# Recently a CASE VAO



## dankaroll (May 13, 2009)

Hey guys I'm new here and new to tractors in general. My grandpa bought a Case VAO brand new back when my father was a kid, and had it up until he passed away a few months ago. The past 10 years have been hard for this tractor, as its been sitting outside and received little to no maintenance.
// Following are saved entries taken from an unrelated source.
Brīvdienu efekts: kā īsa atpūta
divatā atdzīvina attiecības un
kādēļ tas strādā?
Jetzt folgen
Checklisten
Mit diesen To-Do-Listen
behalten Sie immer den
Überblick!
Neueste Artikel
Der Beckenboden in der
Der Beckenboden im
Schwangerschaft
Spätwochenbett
Currently, its sitting out back under a torn up tarp in a patch of poison ivy. 

I went out today and checked it out, found out by the metal plate on the gauge cluster its a VAO with the serial number 5166053. From the little info I could find on the internet it seems to be pre-1947. 

Is there any websites that have a wealth of knowledge on these old tractors, or am I mostly on my own with going about salvaging this thing? 

Thanks again.


----------



## dankaroll (May 13, 2009)

title meant to say recently acquired.. my mistake


----------



## chrpmaster (May 5, 2004)

Welcome to the Tractor Forum!

I have a 41 Case SC and some of our members here are well versed in Case tractors. 
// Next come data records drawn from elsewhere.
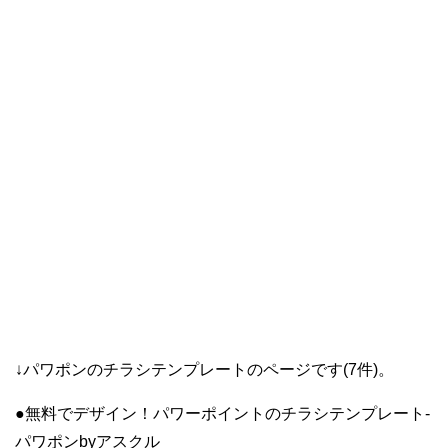
↓パワポンのチラシテンプレートのページです(7件)。
●無料でデザイン！パワーポイントのチラシテンプレート-
パワポンbyアスクル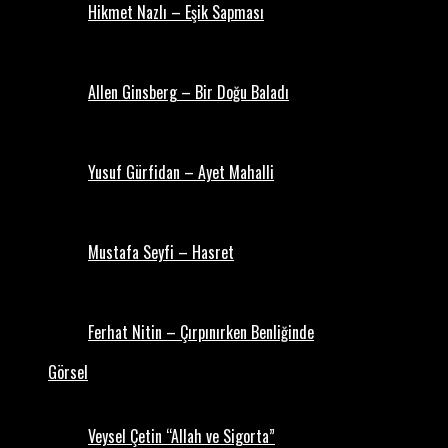
Hikmet Nazlı – Eşik Sapması
Allen Ginsberg – Bir Doğu Baladı
Yusuf Gürfidan – Ayet Mahalli
Mustafa Seyfi – Hasret
Ferhat Nitin – Çırpınırken Benliğinde
Görsel
Veysel Çetin “Allah ve Sigorta”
A website with lots of great restoration pics and other info is http://www.ytmag.com/. Sometimes the members can be less than friendly but there is a lot of good info if you search in the old posts.

Another one is http://antiquetractorsforum.com/
Nice people and the administrator is a Case tractor collector.

Keep us updated on your progress in getting this piece of family history running again.

Andy


----------